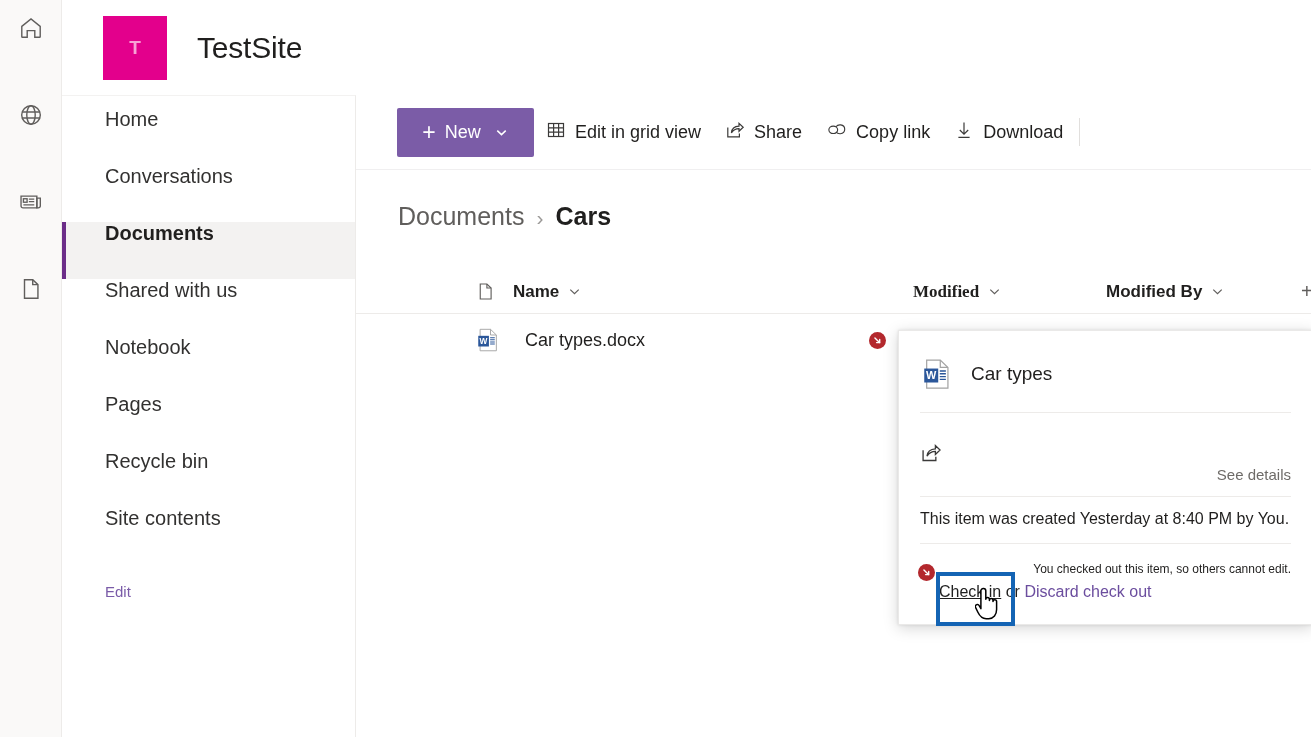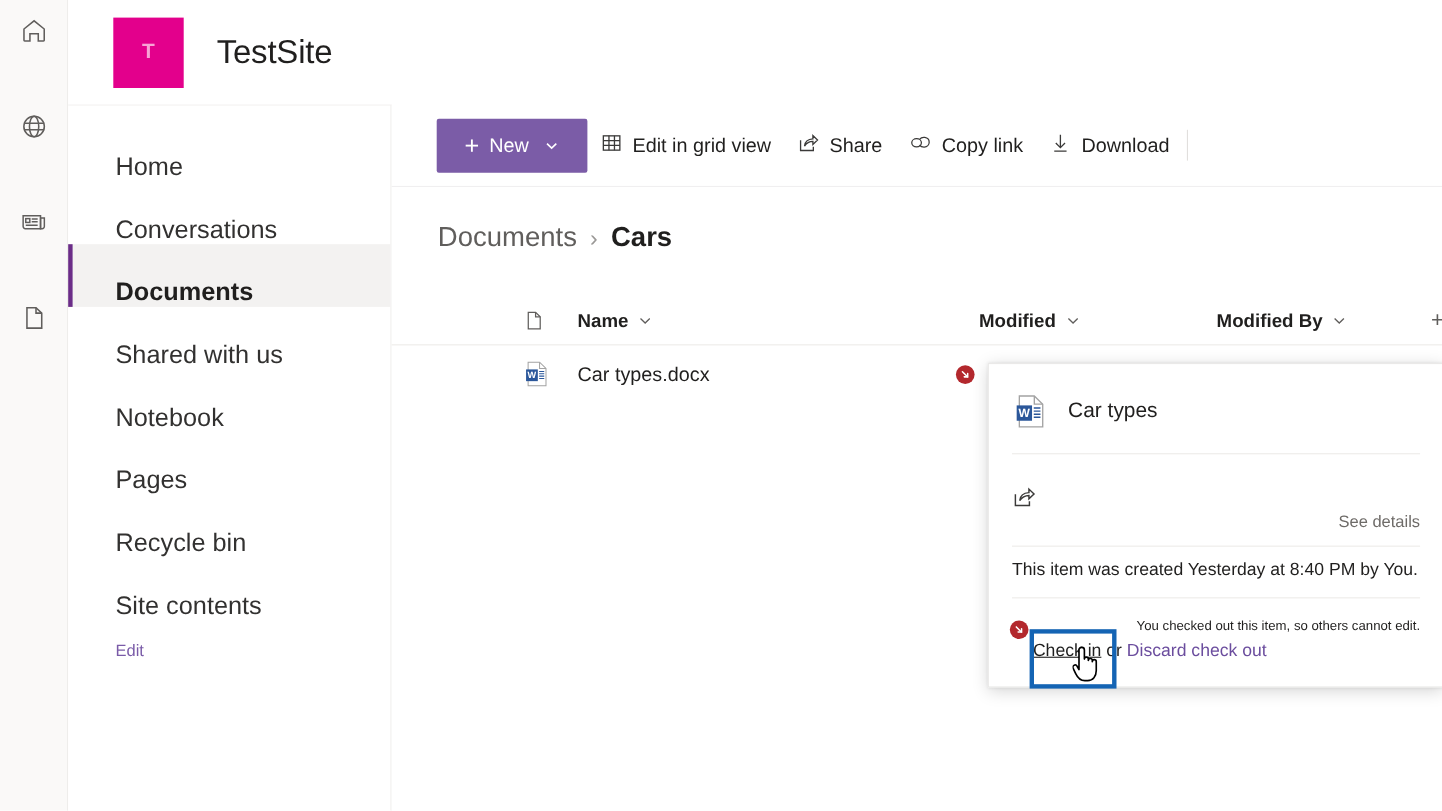--- a/index.html
+++ b/index.html
@@ -46,8 +46,8 @@
     padding-top:12px;
   }
   .nav-item {
-    position:relative; height:57px; display:flex; align-items:flex-end;
-    padding-left:43px; font-size:23px; color:#323130;
+    position:relative; height:57px; display:flex; align-items:flex-start;
+    padding-left:43px; font-size:20px; color:#323130;
   }
   .nav-item.selected { background:#f3f2f1; font-weight:600; color:#201f1e; }
   .nav-item.selected::before {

··········

Exercise prompt
Using the entries above, copy exactly the lines from the one containing "height:57px; display:flex; align-items:flex-end;" through the last, both included.

The answer
-    position:relative; height:57px; display:flex; align-items:flex-end;
-    padding-left:43px; font-size:23px; color:#323130;
+    position:relative; height:57px; display:flex; align-items:flex-start;
+    padding-left:43px; font-size:20px; color:#323130;
   }
   .nav-item.selected { background:#f3f2f1; font-weight:600; color:#201f1e; }
   .nav-item.selected::before {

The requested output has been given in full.